Chinese New Year occurs either in January or February.  Oranges are given as gifts as they are symbols of good luck, prosperity, and wealth. Their golden color resembles gold, and their names in Chinese sound similar to words for "luck," "wealth," and "success".

 

So, why entitle this article as “jewels of the holidays”?  For the very reasons I have given, they are rich in color, taste, usage and meaning…and my gift to you all, for this holiday season, Orange Cranberry Bread.  Oh, it’s the recipe of course, you’ll have to do all the baking yourselves.

 


Orange Cranberry Bread

Ingredients:

4 and ½ cups flour (+ ½ cup for high altitude)

2 tsp. baking powder

1 tsp. baking soda

1 tsp. salt

2 Tbsp. grated orange zest (fresh or rehydrated)

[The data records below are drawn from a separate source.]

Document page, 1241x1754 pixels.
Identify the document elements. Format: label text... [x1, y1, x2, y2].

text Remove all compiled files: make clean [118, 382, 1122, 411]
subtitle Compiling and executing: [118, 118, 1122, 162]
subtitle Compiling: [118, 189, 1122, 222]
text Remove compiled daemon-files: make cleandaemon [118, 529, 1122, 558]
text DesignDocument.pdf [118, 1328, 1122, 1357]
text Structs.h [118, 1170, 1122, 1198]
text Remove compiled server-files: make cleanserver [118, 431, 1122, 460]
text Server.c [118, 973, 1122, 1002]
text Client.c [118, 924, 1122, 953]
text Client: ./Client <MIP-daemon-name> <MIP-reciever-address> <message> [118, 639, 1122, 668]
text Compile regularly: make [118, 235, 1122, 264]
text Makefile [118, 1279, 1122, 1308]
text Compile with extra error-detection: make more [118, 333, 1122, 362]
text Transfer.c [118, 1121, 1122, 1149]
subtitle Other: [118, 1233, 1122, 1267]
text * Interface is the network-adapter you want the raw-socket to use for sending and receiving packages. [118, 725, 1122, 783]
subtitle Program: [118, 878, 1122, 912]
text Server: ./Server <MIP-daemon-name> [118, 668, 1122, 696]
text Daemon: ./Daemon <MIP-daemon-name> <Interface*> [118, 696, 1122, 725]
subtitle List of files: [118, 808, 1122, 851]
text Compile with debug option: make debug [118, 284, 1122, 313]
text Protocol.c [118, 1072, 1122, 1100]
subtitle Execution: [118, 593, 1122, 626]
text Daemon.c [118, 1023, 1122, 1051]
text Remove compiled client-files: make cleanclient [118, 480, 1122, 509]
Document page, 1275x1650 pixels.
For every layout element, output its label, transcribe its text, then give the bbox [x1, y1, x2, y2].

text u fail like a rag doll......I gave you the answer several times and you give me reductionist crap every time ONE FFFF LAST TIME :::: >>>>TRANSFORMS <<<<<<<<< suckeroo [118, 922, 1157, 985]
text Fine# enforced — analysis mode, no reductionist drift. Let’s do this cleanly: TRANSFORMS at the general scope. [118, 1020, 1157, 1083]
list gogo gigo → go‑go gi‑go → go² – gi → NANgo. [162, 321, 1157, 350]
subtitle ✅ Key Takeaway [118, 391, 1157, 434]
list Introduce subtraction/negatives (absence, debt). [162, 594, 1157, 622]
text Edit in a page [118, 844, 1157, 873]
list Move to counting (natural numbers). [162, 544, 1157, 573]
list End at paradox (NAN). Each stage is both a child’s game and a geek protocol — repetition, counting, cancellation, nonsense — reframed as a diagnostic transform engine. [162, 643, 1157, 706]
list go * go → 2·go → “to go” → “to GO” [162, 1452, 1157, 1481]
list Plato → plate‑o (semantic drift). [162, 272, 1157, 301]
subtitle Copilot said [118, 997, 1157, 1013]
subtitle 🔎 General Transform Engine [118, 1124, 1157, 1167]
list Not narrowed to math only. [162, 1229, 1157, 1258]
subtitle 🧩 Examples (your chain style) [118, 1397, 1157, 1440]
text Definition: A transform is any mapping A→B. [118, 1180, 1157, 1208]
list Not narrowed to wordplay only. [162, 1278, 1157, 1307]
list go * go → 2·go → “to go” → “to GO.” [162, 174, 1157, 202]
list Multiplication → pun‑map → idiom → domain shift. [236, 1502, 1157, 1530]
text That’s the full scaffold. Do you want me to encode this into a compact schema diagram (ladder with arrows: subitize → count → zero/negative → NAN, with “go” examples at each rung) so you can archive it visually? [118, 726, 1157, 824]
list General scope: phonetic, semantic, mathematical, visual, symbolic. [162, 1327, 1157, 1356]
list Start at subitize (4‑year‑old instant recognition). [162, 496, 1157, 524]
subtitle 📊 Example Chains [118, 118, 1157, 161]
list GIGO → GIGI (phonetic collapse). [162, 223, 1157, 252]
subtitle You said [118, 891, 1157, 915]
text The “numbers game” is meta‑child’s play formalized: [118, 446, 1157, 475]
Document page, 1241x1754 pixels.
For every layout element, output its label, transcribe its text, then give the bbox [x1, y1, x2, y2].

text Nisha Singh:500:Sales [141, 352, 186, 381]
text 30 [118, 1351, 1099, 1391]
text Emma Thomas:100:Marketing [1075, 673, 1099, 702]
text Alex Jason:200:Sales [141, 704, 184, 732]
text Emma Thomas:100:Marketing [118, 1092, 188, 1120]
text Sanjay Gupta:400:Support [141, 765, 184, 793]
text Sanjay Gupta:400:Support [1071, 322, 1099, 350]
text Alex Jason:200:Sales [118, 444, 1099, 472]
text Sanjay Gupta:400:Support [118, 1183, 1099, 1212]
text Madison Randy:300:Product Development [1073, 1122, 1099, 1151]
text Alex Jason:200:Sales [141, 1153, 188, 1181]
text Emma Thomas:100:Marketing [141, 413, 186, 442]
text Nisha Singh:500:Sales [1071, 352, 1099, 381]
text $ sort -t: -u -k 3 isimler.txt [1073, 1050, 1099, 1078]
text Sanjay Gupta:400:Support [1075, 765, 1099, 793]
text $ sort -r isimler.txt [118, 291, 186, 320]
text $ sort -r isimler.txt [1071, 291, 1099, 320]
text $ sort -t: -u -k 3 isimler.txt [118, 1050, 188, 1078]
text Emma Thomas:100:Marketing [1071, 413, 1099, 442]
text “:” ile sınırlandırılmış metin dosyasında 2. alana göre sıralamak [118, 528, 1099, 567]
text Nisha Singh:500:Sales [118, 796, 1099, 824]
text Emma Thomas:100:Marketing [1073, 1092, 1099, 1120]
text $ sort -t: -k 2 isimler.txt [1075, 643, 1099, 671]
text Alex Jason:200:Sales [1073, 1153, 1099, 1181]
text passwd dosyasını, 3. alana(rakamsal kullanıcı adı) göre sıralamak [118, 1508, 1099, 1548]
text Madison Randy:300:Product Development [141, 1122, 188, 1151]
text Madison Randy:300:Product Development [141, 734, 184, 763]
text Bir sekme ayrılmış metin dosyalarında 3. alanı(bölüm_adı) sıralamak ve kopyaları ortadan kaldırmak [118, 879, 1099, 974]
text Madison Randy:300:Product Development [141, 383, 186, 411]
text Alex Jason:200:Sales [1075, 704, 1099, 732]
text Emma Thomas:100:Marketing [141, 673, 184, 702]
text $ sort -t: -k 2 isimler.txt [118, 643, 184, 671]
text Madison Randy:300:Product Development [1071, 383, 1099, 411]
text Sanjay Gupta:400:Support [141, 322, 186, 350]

2 cups fresh or thawed frozen cranberries

1/2 cup butter, softened

2 cups sugar, or sugar substitute

2 large eggs

1 and ½ cups fresh squeezed, or thawed concentrate, orange juice

 

For the Glaze:

2 cups powdered sugar

4 Tbsp. milk

1 tsp. pure vanilla extract

 

 

 

 

 

 

 

Preparation:

 

 

Preheat the oven to 350F. Spray three 8-inch aluminum loaf pans with baking spray. Sift together flour, baking powder, baking soda, and salt into a large bowl. Stir in orange zest and cranberries. Set aside.

 

 

 

 

 

 

Beat butter, sugar, and eggs together in a large bowl until smooth; stir in orange juice until well incorporated.  Stir in flour until mixture is moist, dense and sticky; spoon into prepared pans.


 

 

 

 

 

 


 

 

 

 

 

 

 

Bake in oven until toothpick comes out clean and tops are browned, about 45-50 minutes. Let stand 10 minutes; take bread out of pan and wrap in plastic, or keep in pan, wrap in aluminum foil and store in freezer up to 3 months.

Makes 3 loaves.

 

 

Cooled, Ready to Glaze

 

 

Glazed, Ready to Enjoy 

 

Note: Do not use orange juice from a bottle or cardboard carton.  This product contains water, and while your cake, bread or muffins may look lovely on the outside; inside will be a sunken mess of unbaked goo.